The prognosis of patients with eoCRC versus those with loCRC remains controversial.29 However, a recent large cohort study conducted in the same region of China showed no significant differences in OS and disease-free survival between patients with eoCRC and loCRC.44 Our study found that the OS of eoCRC was better than that of loCRC, but this advantage could not be obviously reflected until 5 years later, so the prognostic significance was poor. In addition, the SPM-free survival of eoCRC was also better than that of loCRC. The 5-year post-SPMOS of eoCRC and loCRC was 76.0% and 66.2%, respectively, but there was no statistical difference. This difference may be due to younger eoCRCs having better physical status after surgery and chemotherapy.45 Only male and advanced N stages represented a worse SPMOS prognosis.
Our study had certain limitations. First, the patients included in the study were solely selected from the FUSCC database, leading to a potential selection bias when extrapolating the findings to the wider population in China. Second, the occurrence of SPMs was related to the duration of follow-up. As a result, some patients who developed SPM after the follow-up period were not included in the study, which might have affected the results to a certain extent. Finally, our database lacked some detailed information about family history and hereditary syndromes that influence the occurrence of SPMs.

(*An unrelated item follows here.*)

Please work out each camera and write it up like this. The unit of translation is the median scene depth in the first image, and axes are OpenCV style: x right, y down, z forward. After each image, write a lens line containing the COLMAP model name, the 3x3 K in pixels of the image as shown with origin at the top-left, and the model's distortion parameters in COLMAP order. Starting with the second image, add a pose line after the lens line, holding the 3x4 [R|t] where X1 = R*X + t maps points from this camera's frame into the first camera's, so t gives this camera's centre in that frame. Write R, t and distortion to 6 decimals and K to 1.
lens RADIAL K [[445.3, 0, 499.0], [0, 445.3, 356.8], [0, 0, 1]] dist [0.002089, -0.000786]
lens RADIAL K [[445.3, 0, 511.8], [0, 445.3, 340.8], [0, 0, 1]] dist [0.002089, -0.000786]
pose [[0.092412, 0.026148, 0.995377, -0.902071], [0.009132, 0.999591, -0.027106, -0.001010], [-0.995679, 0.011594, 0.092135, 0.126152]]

Overall, the risk of eoCRC subsequently developing SPM was significantly lower than loCRC, and the SPMs of eoCRC were more likely to be CRC. OS and SPM-free survival of eoCRC were consistently better than loCRC. No difference in prognosis after SPM was observed between the two groups. Clarifying the variability in prognosis and clinical features might help in the screening and timely treatment of this high-risk group of patients.
Open Research
Data availability statement
The raw data supporting the conclusions of this article will be made available by the authors without undue reservation.